[Before and after images]
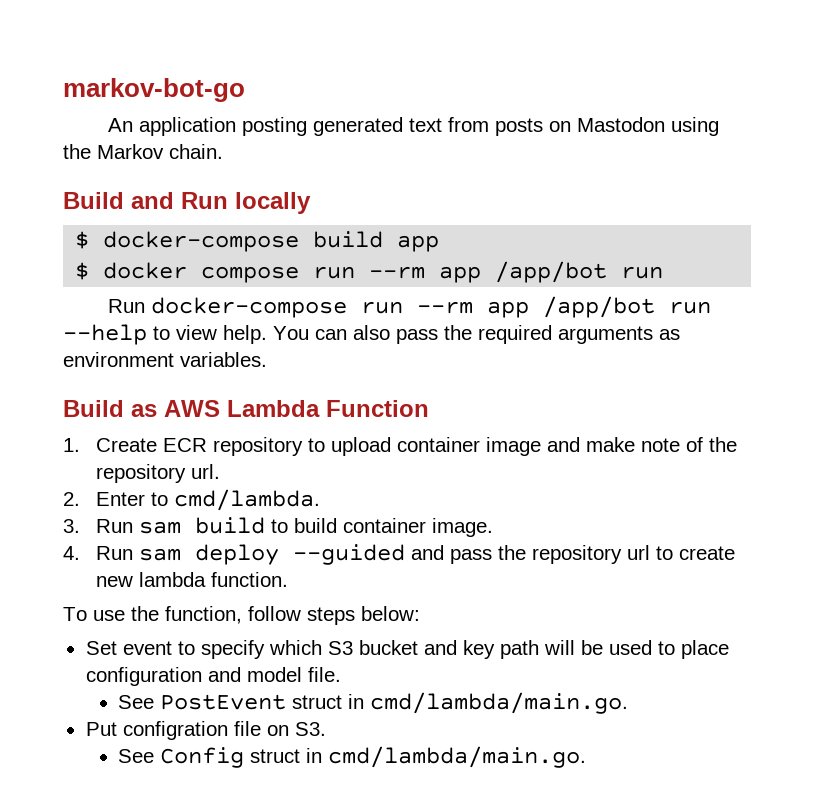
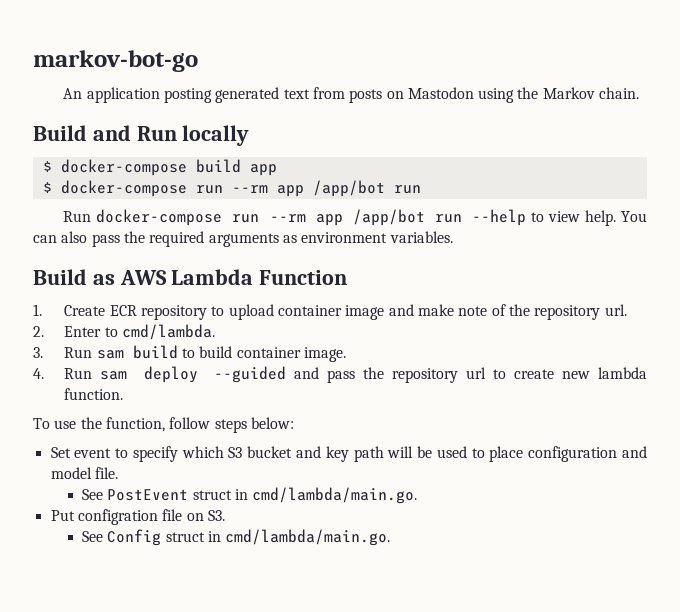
[103,262,300,283] docker compose -> [60,180,187,197] docker-compose

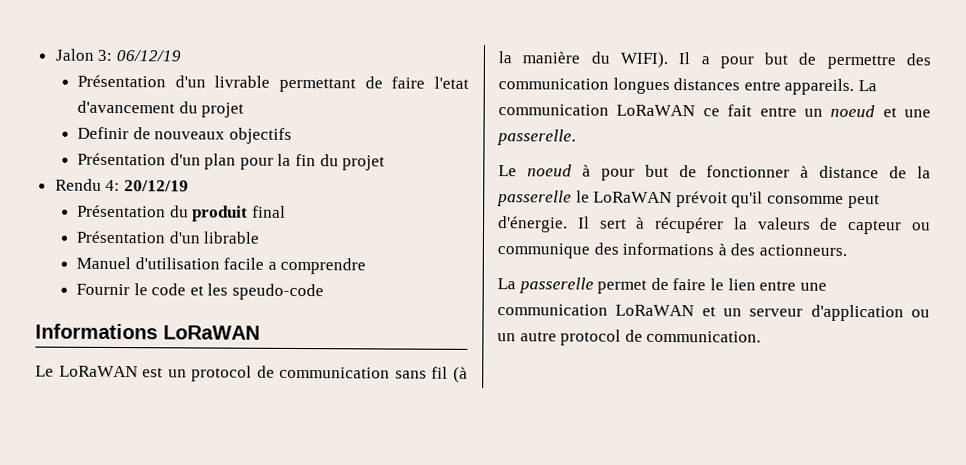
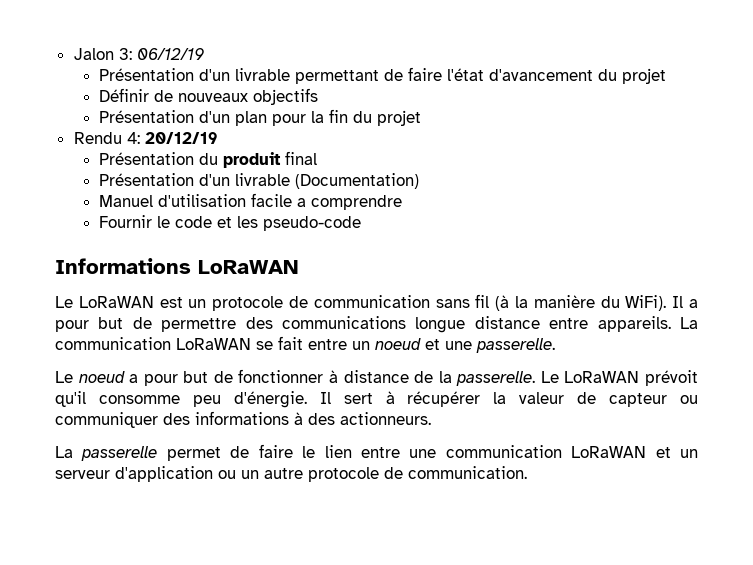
[434,76,470,89] l'etat -> [447,68,485,81] l'état
[77,126,130,140] Definir -> [99,88,150,102] Définir
[203,231,261,244] librable -> [235,173,420,189] livrable (Documentation)
[232,283,325,301] speudo-code -> [263,216,362,231] pseudo-code
[191,365,253,382] protocol -> [212,296,284,311] protocole
[619,51,668,68] WIFI). -> [625,295,667,311] WiFi).
[498,77,741,95] communication longues distances -> [282,316,540,333] communications longue distance
[702,108,720,117] ce -> [256,341,273,350] se
[581,164,591,177] à -> [129,374,139,383] a
[497,190,590,207] passerelle le -> [456,371,559,386] passerelle. Le
[847,193,880,209] peut -> [192,395,221,407] peu
[757,217,811,230] valeurs -> [519,392,565,404] valeur
[497,243,590,259] communique -> [55,412,158,428] communiquer
[560,329,622,346] protocol -> [308,467,379,482] protocole

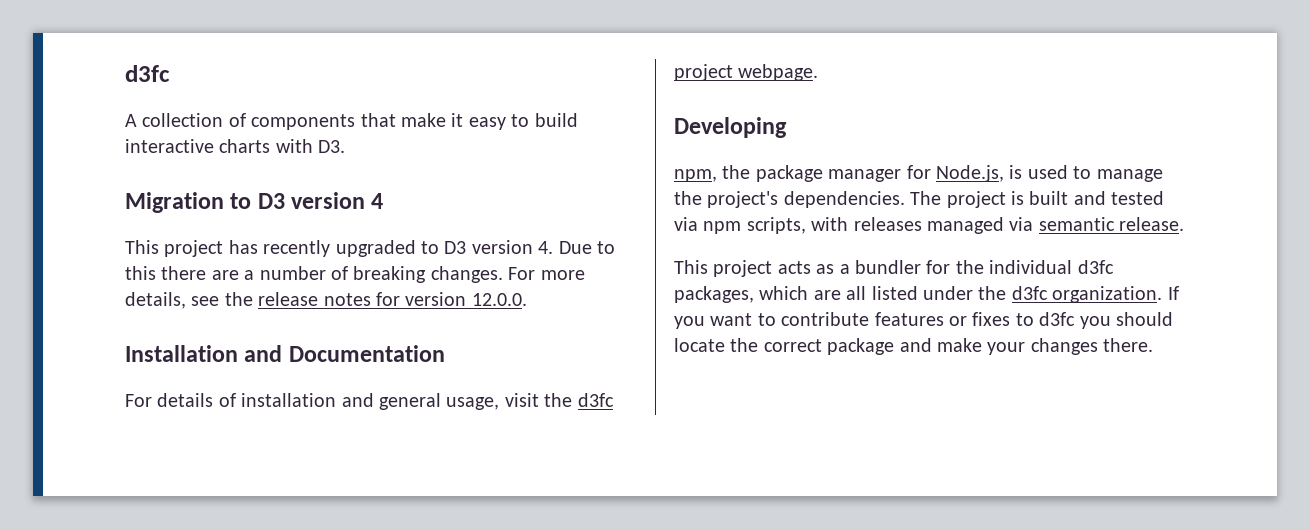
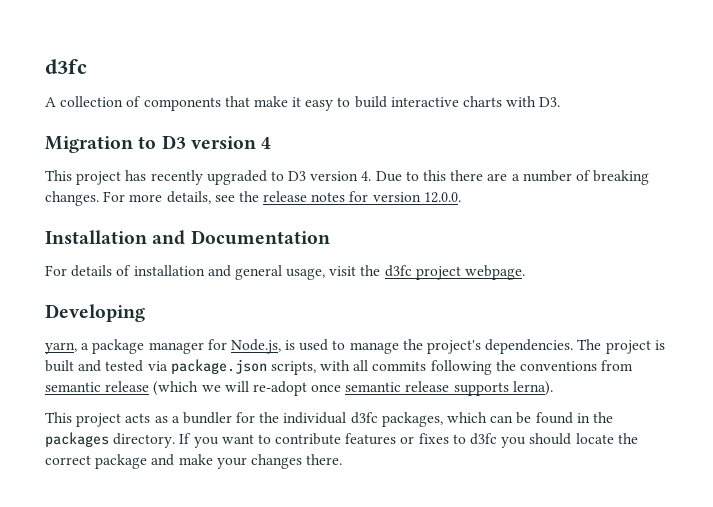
[674,165,751,182] npm, the -> [45,342,90,354] yarn, a
[703,221,742,234] npm -> [170,359,267,374] package.json
[853,217,1185,234] releases managed via semantic release. -> [353,360,634,375] [45,381,553,396] all commits following the conventions from semantic release (which we will re-adopt once semantic release supports lerna).
[813,286,1163,303] are all listed under the d3fc organization. -> [490,412,613,424] [45,432,176,448] can be found in the packages directory.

** ASSIGNMENT **
Quote exactly, and nothing besides, the lines from the one with "[702,108,720,117] ce -> [256,341,273,350] se" through the end of the records above; include both ends and omit the pictures.

** RESULT FOR THIS EXERCISE **
[702,108,720,117] ce -> [256,341,273,350] se
[581,164,591,177] à -> [129,374,139,383] a
[497,190,590,207] passerelle le -> [456,371,559,386] passerelle. Le
[847,193,880,209] peut -> [192,395,221,407] peu
[757,217,811,230] valeurs -> [519,392,565,404] valeur
[497,243,590,259] communique -> [55,412,158,428] communiquer
[560,329,622,346] protocol -> [308,467,379,482] protocole

[674,165,751,182] npm, the -> [45,342,90,354] yarn, a
[703,221,742,234] npm -> [170,359,267,374] package.json
[853,217,1185,234] releases managed via semantic release. -> [353,360,634,375] [45,381,553,396] all commits following the conventions from semantic release (which we will re-adopt once semantic release supports lerna).
[813,286,1163,303] are all listed under the d3fc organization. -> [490,412,613,424] [45,432,176,448] can be found in the packages directory.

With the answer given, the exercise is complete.